Le hasard. Chose formidable, inexplicable, implacable, heureuse et dangereuse. Deuxième rencontre avec Paul Thomas Anderson, après un premier essai réussi devant There Will Be Blood, de huit ans le cadet du film dont il est question aujourd'hui. C'est un peu le hasard qui m'a guidé vers le visionnage de Magnolia. Depuis quelques mois déjà, il sommeillait, attendait, et le jour d'un départ pour un trajet de train de plus de trois heures, le choix s'est fait de lui-même, sur un élan d'impulsion, peut-être de hasard ou simplement par un coup du destin, deux notions au cœur du film de Paul Thomas Anderson.
Au fil de mes aventures cinématographiques, j’ai eu l’occasion de voyager à travers le temps, découvrir des mondes fantastiques, vivre des histoires formidables et exceptionnelles. Mais ce que j’ai compris avant tout, c’est que ce qui est le plus dur à filmer et à retranscrire à l’écran, c’est la vérité, l’authenticité, ce qu’il y a de plus brut chez l’humain. Et souvent, cela force à être relativement exigeant envers le spectateur. Magnolia est de ces films, un drame choral qui s’étend sur trois heures, une durée qui pourrait faire fuir plus d’un, et on ne leur en voudrait pas spécialement, bien qu’on ne puisse pas non plus douter du fait qu’ils ratent ici quelque chose d’important.
Avec une introduction tout à fait déconcertante et étonnante, le film fait du hasard et du destin ses thématiques principales pour confronter l’existence de différents personnages parfois familiers entre eux, parfois pas, lesquels se retrouvent tous liés entre eux malgré eux. Les vies commencent, s’écoulent, se terminent, les egos parlent, les cœurs se brisent, les jeux de faux-semblants vont bon train dans une vaste mascarade humaine aux allures de spectacle pathétique où jamais l’être humain n’a semblé aussi fragile. Chacun se veut maître de son destin, chacun vit tant bien que mal avec son passé, rumine sa colère, se noie dans ses regrets, se lamente sur son présent, obscurcit son futur… Magnolia est un film qui fragilise ses héros pour les montrer sous leur vraie nature et faire prendre conscience fait que le destin n’est pas qu’une simple fatalité, que notre passé nous suit, qu’il n’existe pas de futur sans passé.
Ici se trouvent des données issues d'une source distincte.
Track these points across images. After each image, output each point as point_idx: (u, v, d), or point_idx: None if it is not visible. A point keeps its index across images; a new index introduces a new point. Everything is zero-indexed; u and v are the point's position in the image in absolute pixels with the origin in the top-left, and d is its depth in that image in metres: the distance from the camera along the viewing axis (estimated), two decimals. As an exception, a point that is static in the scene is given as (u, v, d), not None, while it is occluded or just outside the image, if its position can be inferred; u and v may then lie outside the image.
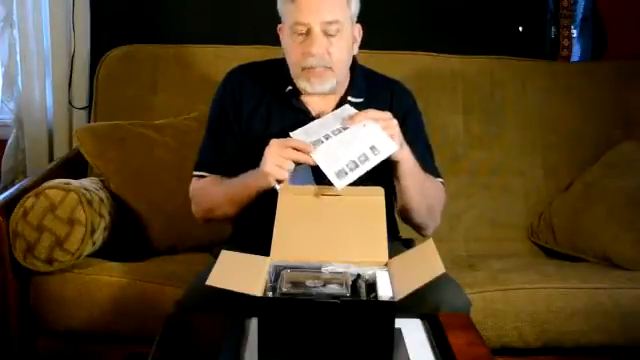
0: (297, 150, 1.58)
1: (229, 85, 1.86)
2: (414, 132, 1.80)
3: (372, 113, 1.63)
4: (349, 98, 1.79)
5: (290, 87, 1.79)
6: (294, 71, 1.74)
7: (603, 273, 2.21)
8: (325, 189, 1.56)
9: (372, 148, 1.59)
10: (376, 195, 1.54)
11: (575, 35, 2.89)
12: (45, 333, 2.08)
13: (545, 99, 2.68)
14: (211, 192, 1.78)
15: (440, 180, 1.86)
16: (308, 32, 1.68)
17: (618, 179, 2.42)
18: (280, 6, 1.75)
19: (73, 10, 2.70)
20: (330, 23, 1.68)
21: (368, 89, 1.83)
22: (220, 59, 2.55)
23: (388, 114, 1.64)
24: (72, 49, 2.73)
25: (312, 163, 1.58)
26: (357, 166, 1.56)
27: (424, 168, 1.76)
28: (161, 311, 1.74)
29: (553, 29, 2.89)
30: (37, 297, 2.04)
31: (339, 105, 1.78)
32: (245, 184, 1.68)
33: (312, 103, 1.79)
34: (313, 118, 1.77)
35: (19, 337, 2.06)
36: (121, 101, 2.57)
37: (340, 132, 1.62)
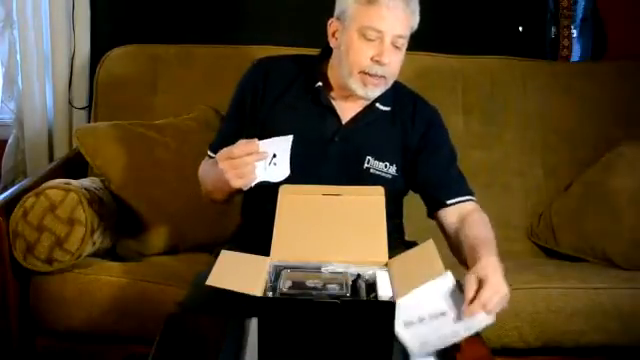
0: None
1: (254, 74, 1.85)
2: (435, 145, 1.81)
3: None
4: (377, 105, 1.80)
5: (320, 83, 1.78)
6: (350, 70, 1.72)
7: (603, 273, 2.21)
8: (325, 189, 1.56)
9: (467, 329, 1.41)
10: (376, 195, 1.54)
11: (575, 35, 2.89)
12: (45, 333, 2.08)
13: (545, 99, 2.68)
14: (208, 175, 1.78)
15: (471, 199, 1.80)
16: (379, 40, 1.68)
17: (618, 179, 2.42)
18: (346, 4, 1.71)
19: (73, 10, 2.70)
20: (400, 37, 1.70)
21: (394, 99, 1.83)
22: (220, 59, 2.55)
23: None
24: (72, 49, 2.72)
25: (264, 153, 1.55)
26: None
27: (447, 185, 1.76)
28: (161, 311, 1.74)
29: (553, 29, 2.89)
30: (37, 297, 2.04)
31: (367, 109, 1.79)
32: (221, 184, 1.64)
33: (340, 102, 1.79)
34: (338, 116, 1.78)
35: (19, 337, 2.06)
36: (121, 101, 2.57)
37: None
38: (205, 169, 1.82)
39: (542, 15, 2.89)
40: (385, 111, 1.80)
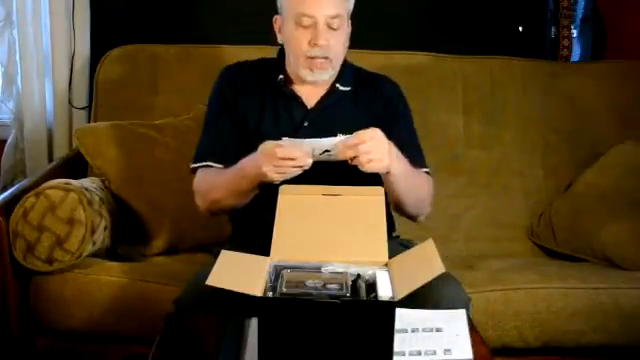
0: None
1: (226, 79, 1.92)
2: (397, 116, 1.88)
3: (362, 135, 1.61)
4: (338, 86, 1.87)
5: (281, 76, 1.86)
6: (297, 60, 1.81)
7: (603, 273, 2.21)
8: (325, 189, 1.56)
9: None
10: (376, 195, 1.54)
11: (575, 35, 2.89)
12: (45, 333, 2.08)
13: (545, 99, 2.68)
14: (216, 183, 1.79)
15: (425, 170, 1.88)
16: (313, 24, 1.75)
17: (618, 179, 2.42)
18: None
19: (73, 10, 2.70)
20: (334, 17, 1.76)
21: (355, 80, 1.90)
22: (220, 59, 2.54)
23: (376, 132, 1.63)
24: (72, 49, 2.72)
25: (307, 166, 1.61)
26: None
27: (408, 156, 1.78)
28: (161, 311, 1.74)
29: (553, 29, 2.89)
30: (37, 297, 2.04)
31: (329, 92, 1.86)
32: (247, 177, 1.70)
33: (303, 90, 1.87)
34: (304, 103, 1.85)
35: (19, 337, 2.06)
36: (121, 101, 2.57)
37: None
38: (207, 179, 1.81)
39: (542, 15, 2.89)
40: (346, 91, 1.88)
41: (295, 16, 1.77)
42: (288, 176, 1.62)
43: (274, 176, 1.62)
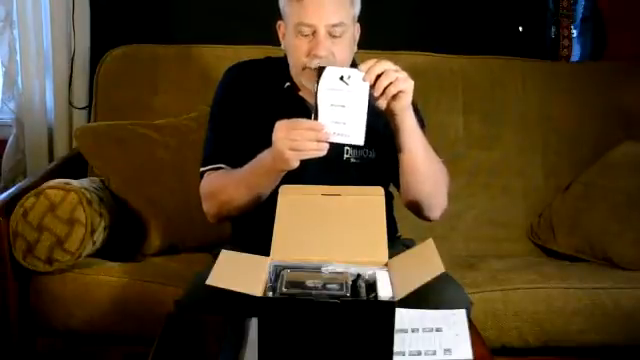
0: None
1: (231, 79, 1.87)
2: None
3: (385, 63, 1.56)
4: None
5: (288, 83, 1.80)
6: (296, 69, 1.74)
7: (603, 273, 2.21)
8: (325, 189, 1.55)
9: None
10: (376, 195, 1.54)
11: (575, 35, 2.89)
12: (45, 333, 2.08)
13: (545, 99, 2.68)
14: (228, 182, 1.74)
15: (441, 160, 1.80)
16: (313, 33, 1.68)
17: (618, 179, 2.42)
18: (283, 4, 1.75)
19: (73, 10, 2.70)
20: (335, 25, 1.68)
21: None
22: (220, 59, 2.55)
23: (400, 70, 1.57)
24: (72, 49, 2.73)
25: (330, 140, 1.56)
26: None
27: None
28: (161, 311, 1.74)
29: (553, 29, 2.89)
30: (37, 297, 2.04)
31: None
32: (262, 167, 1.64)
33: (310, 98, 1.79)
34: (311, 113, 1.78)
35: (19, 337, 2.06)
36: (121, 101, 2.57)
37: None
38: (220, 180, 1.76)
39: (542, 15, 2.89)
40: None
41: (295, 25, 1.70)
42: (304, 155, 1.55)
43: (289, 154, 1.54)
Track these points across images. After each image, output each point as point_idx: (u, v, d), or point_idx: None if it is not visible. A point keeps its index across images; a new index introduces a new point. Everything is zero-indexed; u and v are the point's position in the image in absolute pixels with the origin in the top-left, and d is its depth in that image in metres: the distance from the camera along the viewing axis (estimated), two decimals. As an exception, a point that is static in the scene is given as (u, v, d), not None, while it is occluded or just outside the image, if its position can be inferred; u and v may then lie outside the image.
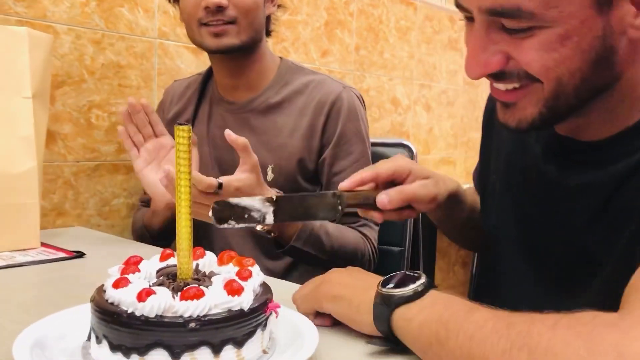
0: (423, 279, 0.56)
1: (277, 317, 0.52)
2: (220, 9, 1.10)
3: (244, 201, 0.61)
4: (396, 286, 0.56)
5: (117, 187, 1.41)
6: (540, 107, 0.61)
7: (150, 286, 0.49)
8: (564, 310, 0.49)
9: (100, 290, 0.50)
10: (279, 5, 1.25)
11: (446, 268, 2.63)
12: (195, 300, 0.45)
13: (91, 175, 1.36)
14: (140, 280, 0.51)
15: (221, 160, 1.23)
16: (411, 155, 1.42)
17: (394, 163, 0.77)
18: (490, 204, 0.84)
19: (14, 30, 1.03)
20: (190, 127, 0.49)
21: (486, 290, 0.85)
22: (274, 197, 0.63)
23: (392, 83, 2.19)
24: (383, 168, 0.76)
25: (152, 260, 0.57)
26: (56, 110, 1.29)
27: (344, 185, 0.73)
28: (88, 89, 1.34)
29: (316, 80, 1.21)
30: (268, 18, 1.22)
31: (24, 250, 1.04)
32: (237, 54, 1.16)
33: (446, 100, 2.48)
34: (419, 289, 0.55)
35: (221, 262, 0.55)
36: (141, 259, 0.55)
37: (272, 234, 1.04)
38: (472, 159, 2.24)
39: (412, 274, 0.58)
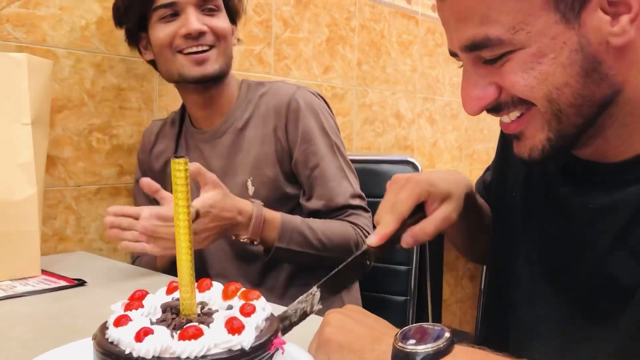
0: (447, 334, 0.52)
1: (283, 353, 0.50)
2: (200, 34, 1.13)
3: (294, 307, 0.64)
4: (418, 342, 0.52)
5: (119, 211, 1.39)
6: (547, 132, 0.62)
7: (152, 323, 0.47)
8: (590, 335, 0.46)
9: (103, 327, 0.49)
10: (237, 40, 1.28)
11: (454, 282, 2.60)
12: (193, 341, 0.43)
13: (92, 199, 1.35)
14: (141, 317, 0.49)
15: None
16: (416, 171, 1.40)
17: (412, 195, 0.75)
18: (510, 222, 0.81)
19: (13, 57, 1.03)
20: (187, 160, 0.47)
21: (497, 308, 0.83)
22: (317, 286, 0.66)
23: (395, 97, 2.18)
24: (404, 209, 0.74)
25: (158, 293, 0.55)
26: (56, 134, 1.28)
27: (372, 242, 0.72)
28: (88, 112, 1.33)
29: (272, 89, 1.23)
30: None
31: (24, 279, 1.02)
32: (212, 82, 1.18)
33: (450, 112, 2.46)
34: (444, 345, 0.51)
35: (225, 296, 0.53)
36: (146, 294, 0.53)
37: (255, 242, 1.05)
38: (478, 170, 2.22)
39: (430, 326, 0.54)
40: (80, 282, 1.00)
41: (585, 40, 0.58)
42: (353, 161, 1.38)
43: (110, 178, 1.38)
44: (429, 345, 0.50)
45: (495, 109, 0.64)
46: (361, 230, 1.16)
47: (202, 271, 1.26)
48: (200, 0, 1.13)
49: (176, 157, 0.47)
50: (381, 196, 1.40)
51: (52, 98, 1.24)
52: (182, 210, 0.47)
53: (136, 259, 1.30)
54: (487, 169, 0.98)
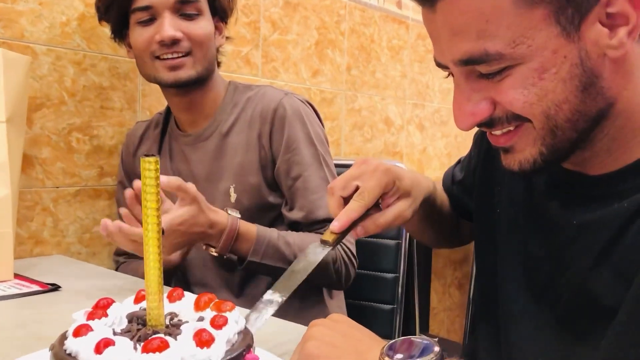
0: (437, 348, 0.49)
1: (256, 369, 0.46)
2: (175, 42, 1.09)
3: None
4: (405, 357, 0.49)
5: (98, 214, 1.35)
6: (539, 146, 0.60)
7: (115, 334, 0.43)
8: (574, 354, 0.44)
9: (62, 338, 0.45)
10: (227, 37, 1.24)
11: (442, 290, 2.57)
12: (157, 354, 0.40)
13: (71, 201, 1.30)
14: (104, 327, 0.45)
15: None
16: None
17: (380, 185, 0.75)
18: (494, 238, 0.80)
19: (-12, 52, 0.99)
20: (158, 159, 0.44)
21: (485, 321, 0.81)
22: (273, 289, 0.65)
23: (385, 103, 2.15)
24: (370, 199, 0.74)
25: (125, 302, 0.51)
26: (34, 133, 1.24)
27: (335, 228, 0.73)
28: (68, 111, 1.29)
29: (259, 93, 1.20)
30: (217, 50, 1.22)
31: (-5, 283, 0.98)
32: (192, 87, 1.14)
33: (440, 119, 2.44)
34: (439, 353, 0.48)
35: (197, 307, 0.50)
36: (112, 302, 0.49)
37: (225, 257, 1.03)
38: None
39: (419, 339, 0.51)
40: (54, 287, 0.96)
41: (584, 54, 0.56)
42: (341, 166, 1.35)
43: (90, 179, 1.34)
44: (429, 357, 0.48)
45: (488, 124, 0.62)
46: (340, 246, 1.12)
47: (183, 279, 1.23)
48: (177, 4, 1.09)
49: (146, 155, 0.44)
50: (369, 202, 1.39)
51: (30, 96, 1.20)
52: (152, 213, 0.43)
53: (120, 265, 1.26)
54: (458, 162, 0.96)
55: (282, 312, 0.77)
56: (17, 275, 1.02)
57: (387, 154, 2.17)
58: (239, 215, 1.04)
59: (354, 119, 2.03)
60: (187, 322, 0.47)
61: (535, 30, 0.55)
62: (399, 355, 0.49)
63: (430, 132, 2.39)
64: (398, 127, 2.22)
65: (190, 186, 0.95)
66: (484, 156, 0.85)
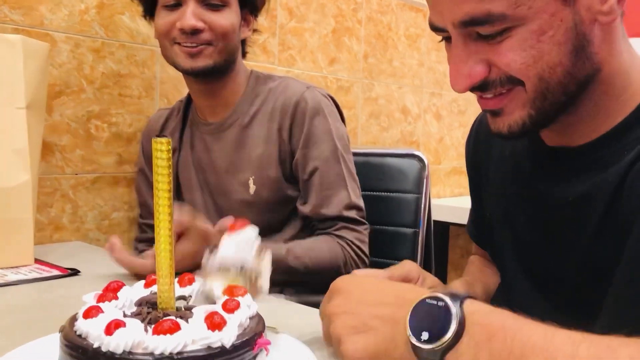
0: (453, 311, 0.47)
1: (267, 354, 0.46)
2: (195, 31, 1.09)
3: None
4: (431, 336, 0.47)
5: (117, 200, 1.37)
6: (528, 109, 0.62)
7: (125, 316, 0.44)
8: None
9: (73, 319, 0.45)
10: (254, 30, 1.24)
11: (459, 280, 2.56)
12: (168, 335, 0.40)
13: (90, 188, 1.32)
14: (114, 310, 0.45)
15: (207, 182, 1.23)
16: (422, 165, 1.37)
17: (404, 269, 0.76)
18: (498, 241, 0.81)
19: (8, 39, 1.00)
20: (170, 140, 0.44)
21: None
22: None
23: (402, 91, 2.14)
24: (395, 274, 0.75)
25: (135, 286, 0.52)
26: (53, 121, 1.25)
27: None
28: (87, 99, 1.30)
29: (281, 85, 1.19)
30: (243, 41, 1.21)
31: (16, 267, 1.00)
32: (210, 75, 1.14)
33: (457, 109, 2.42)
34: (454, 331, 0.46)
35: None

Car dans Magnolia, il est surtout question de rupture. C’est la rupture avec le vieux monde, de nombreux souvenirs, de vieilles souffrances et de vieux regrets incarnés par le vieil Earl Partridge, pièce centrale de ce puzzle humain. Les langues se délient, les esprits s’échauffent et se libèrent pendant qu’une pluie battante s’abat sur la ville, suivie par une improbable averse de grenouilles. Dans une imagerie très biblique qui rappelle le Déluge et les Plaies d’Egypte, Magnolia trouve un dénouement à la fois heureux et désespéré, le symbole d’une libération doublée d’une mise en garde. Ces éléments représentent également la fin d’un monde et le début d’un nouveau, une éclaircie après une tempête qui vient achever de longs jours sombres et moroses.
Résumer Magnolia serait parfaitement vain et inutile. Drame fleuve et puissant sur les êtres humains, il torture ses héros pour ouvrir les consciences et éclairer. Porté par des acteurs tous en état de grâce, il est à la fois imposant et intimiste, ne semblant jamais s’éterniser, allant crescendo, capable de rendre l’être humain abject mais aussi touchant et attachant. C’est un film qui ne se veut ni totalement pessimiste ni totalement optimiste, c’est un drame vrai, dans lequel chacun trouvera ses propres lectures et ses propres leçons à retenir. Un film qui restera toujours dans un coin de la tête et ne finira jamais de nous faire réfléchir.